TELEVISION INTERVIEW

Father says he plans visit to Snowden

Dad seeks to ensure fair trial for alleged leaker

8/11/2013
NEW YORK TIMES
Lon Snowden, the father of National Security Agency leaker Edward Snowden, speaks during an interview with Russian the state-owned Rossiya 24 television in Washington. Lon Snowden says he has secured a visa to visit his son in Russia. Snowden and family attorney Bruce Fein aren't saying when they'll visit Russia.
Lon Snowden, the father of National Security Agency leaker Edward Snowden, speaks during an interview with Russian the state-owned Rossiya 24 television in Washington. Lon Snowden says he has secured a visa to visit his son in Russia. Snowden and family attorney Bruce Fein aren't saying when they'll visit Russia.

WASHINGTON — Edward Snowden’s father and the family’s lawyer said Sunday that they had obtained visas to visit the former National Security Agency contractor in Russia and indicated that they would encourage him to return to the United States to face federal charges for revealing secret U.S. surveillance programs to journalists, but only if acceptable trial conditions could be negotiated.

“What I would like,” said Lon Snowden, the father, “is for this to be vetted in open court, for the American people to have all the facts.”

He said he favored his son’s return if a fair trial was assured. He was asked about a possible plea deal.

“I’m not open to it, and that’s what I’ll share with my son,” he said.

Appearing on the ABC News program This Week, Lon Snowden and the family’s lawyer, Bruce Fein, declined to say when they would visit in an effort to avoid what Mr. Fein called a media “frenzy,” but they said it would be soon.

In a criminal complaint filed in June, federal prosecutors charged Edward Snowden with theft, “unauthorized communication of national defense information,” and willfully disclosing classified communications intelligence “to an unauthorized person.” The second and third charges were brought under the Espionage Act of 1917.

“We intend to visit with Edward and suggest criminal defense attorneys who’ve got experience in Espionage Act prosecutions,” said Mr. Fein, a well-known Washington lawyer who specializes in constitutional and international law. Such lawyers, he added, are uncommon, because prosecutions under the Espionage Act have been rare historically.

Mr. Fein noted that he has laid out his concerns about a potential trial, including its venue, in a letter to Attorney General Eric Holder, Jr. Mr. Fein insisted the terms discussed were not “ultimatums” but rather negotiating points.

Mr. Fein and Lon Snowden offered few details about Edward Snowden’s living arrangement in Russia. Authorities in Russia granted him asylum on the condition that he disclose no more information about National Security Agency programs.

Mr. Fein did say that he had been told by Edward Snowden’s lawyer in Russia that the young man was safe but “exhausted” after an extraordinary odyssey that took him from Hawaii, where he worked as an intelligence contractor with access to a huge array of government information, to Hong Kong, where he released details of NSA programs, and then to Russia.
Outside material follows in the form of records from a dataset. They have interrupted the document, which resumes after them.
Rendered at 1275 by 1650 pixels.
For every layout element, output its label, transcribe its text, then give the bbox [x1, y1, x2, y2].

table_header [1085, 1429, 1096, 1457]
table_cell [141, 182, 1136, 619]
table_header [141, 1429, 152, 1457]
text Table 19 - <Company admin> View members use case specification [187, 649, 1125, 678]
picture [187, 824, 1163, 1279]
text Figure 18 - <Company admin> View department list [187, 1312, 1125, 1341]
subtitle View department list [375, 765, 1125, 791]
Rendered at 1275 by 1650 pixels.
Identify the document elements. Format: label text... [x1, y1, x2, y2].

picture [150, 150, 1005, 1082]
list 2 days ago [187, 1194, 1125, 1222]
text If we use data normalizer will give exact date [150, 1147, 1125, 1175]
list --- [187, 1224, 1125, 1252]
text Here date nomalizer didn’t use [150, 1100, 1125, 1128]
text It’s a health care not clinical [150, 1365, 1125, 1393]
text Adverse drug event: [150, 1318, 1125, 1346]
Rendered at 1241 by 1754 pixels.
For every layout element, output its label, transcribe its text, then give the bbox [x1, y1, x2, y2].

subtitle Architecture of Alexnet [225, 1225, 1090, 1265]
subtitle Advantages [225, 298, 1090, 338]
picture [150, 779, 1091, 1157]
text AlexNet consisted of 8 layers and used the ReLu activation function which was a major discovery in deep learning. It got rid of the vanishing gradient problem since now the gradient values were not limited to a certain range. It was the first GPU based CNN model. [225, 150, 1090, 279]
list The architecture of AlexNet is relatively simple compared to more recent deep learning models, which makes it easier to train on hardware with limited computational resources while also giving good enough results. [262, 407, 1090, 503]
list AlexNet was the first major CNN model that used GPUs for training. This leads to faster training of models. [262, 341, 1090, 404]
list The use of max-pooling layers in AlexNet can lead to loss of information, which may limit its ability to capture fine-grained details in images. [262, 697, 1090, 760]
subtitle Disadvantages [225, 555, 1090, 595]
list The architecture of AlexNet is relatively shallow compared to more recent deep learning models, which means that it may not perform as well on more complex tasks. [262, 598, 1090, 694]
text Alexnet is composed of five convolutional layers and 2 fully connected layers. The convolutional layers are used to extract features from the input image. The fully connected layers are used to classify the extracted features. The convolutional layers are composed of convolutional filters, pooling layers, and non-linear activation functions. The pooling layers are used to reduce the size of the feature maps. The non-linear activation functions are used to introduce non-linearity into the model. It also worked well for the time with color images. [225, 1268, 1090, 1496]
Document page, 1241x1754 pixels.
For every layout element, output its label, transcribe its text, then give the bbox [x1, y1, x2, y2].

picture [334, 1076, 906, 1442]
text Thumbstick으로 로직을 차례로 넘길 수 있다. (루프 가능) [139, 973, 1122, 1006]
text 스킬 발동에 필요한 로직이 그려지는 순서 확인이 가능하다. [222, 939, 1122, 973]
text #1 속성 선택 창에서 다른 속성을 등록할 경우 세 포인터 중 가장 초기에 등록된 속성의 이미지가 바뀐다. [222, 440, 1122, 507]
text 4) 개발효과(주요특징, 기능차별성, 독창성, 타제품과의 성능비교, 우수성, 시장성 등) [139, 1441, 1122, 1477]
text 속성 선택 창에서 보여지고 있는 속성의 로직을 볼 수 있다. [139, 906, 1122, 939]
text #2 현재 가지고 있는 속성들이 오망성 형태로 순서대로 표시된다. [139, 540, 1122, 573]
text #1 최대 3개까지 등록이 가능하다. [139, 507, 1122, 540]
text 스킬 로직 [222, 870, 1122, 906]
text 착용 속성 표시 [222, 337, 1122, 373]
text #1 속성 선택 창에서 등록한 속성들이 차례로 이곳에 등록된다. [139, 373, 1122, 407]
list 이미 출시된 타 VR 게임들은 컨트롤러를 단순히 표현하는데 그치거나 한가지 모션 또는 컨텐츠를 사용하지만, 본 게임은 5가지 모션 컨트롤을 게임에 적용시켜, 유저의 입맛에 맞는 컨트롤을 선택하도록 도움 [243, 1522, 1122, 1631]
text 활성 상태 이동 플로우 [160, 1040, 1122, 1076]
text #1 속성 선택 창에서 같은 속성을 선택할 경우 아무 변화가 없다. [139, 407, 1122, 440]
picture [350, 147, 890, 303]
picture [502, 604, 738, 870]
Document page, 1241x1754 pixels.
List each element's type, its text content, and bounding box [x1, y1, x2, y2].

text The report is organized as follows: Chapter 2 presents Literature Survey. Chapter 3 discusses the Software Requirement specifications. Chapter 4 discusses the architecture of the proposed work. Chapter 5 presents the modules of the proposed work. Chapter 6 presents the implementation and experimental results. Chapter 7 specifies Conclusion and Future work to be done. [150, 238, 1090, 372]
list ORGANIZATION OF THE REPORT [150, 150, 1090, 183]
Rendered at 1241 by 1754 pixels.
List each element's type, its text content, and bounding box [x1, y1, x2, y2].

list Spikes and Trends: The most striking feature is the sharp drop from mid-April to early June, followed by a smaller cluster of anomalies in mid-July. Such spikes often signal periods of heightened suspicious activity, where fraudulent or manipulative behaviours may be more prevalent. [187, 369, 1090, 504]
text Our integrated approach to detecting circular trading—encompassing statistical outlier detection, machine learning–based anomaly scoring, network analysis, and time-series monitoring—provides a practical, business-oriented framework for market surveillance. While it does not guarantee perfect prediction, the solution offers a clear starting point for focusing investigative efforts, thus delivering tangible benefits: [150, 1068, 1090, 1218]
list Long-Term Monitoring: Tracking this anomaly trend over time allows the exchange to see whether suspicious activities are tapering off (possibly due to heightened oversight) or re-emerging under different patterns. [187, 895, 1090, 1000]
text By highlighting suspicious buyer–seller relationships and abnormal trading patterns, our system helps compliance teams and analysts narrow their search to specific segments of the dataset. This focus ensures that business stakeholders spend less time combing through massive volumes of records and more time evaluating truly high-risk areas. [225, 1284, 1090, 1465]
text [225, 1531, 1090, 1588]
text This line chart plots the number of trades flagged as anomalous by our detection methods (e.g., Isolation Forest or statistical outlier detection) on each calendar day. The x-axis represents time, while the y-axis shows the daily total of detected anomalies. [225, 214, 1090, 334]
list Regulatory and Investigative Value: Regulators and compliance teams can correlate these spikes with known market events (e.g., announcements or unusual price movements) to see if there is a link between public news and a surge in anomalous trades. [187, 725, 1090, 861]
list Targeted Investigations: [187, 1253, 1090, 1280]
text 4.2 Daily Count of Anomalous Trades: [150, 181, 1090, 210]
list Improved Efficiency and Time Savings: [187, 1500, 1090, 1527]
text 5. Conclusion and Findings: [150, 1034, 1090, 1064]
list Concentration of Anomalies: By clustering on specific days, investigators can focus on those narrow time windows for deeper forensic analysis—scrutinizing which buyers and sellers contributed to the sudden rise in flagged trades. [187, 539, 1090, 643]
Lon Snowden is a Pennsylvania resident who served in the U.S. Coast Guard for about 30 years until retiring in 2009. He has said in previous interviews that he would take precautions, while in Russia, to do nothing that could be construed as aiding or abetting a wanted fugitive.

For that reason, he said recently, he had not spoken to his son since before Edward flew to Hong Kong.

Last week President Obama canceled a planned meeting in Moscow with President Vladimir Putin of Russia, in part to express U.S. pique over Russia’s granting of temporary asylum to Edward Snowden.